(INSTRUCTIONS FOR THE TASK)
Only the lines below starting at the one that contains "13 411 7.64" and ending at the one that contains "239 203 28.27" are to be reproduced, exactly and with both ends kept.

(MATERIAL FOR THIS EXERCISE)
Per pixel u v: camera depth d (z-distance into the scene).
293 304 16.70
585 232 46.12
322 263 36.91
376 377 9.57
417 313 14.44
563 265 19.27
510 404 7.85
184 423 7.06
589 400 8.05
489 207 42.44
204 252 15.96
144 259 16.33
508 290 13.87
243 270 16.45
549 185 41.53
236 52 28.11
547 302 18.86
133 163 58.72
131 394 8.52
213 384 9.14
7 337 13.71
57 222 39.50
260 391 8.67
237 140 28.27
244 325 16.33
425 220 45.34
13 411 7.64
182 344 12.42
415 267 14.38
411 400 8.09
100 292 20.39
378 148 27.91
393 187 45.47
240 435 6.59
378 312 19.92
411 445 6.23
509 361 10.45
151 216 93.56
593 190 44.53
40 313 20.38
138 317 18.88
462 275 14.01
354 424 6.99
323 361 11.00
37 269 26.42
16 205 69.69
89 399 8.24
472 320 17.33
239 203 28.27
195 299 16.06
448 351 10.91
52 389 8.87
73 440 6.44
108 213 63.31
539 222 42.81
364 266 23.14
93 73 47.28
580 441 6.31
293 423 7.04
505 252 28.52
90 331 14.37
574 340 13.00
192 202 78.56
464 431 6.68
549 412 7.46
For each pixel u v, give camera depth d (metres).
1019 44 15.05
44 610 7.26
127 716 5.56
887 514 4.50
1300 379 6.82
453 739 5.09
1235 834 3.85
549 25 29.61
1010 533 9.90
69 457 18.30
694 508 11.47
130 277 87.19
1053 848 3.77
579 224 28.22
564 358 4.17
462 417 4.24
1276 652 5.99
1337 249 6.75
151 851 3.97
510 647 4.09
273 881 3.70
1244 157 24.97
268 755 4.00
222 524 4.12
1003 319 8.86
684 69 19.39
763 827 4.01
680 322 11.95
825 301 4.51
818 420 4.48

(PROBLEM SOLUTION)
13 411 7.64
182 344 12.42
415 267 14.38
411 400 8.09
100 292 20.39
378 148 27.91
393 187 45.47
240 435 6.59
378 312 19.92
411 445 6.23
509 361 10.45
151 216 93.56
593 190 44.53
40 313 20.38
138 317 18.88
462 275 14.01
354 424 6.99
323 361 11.00
37 269 26.42
16 205 69.69
89 399 8.24
472 320 17.33
239 203 28.27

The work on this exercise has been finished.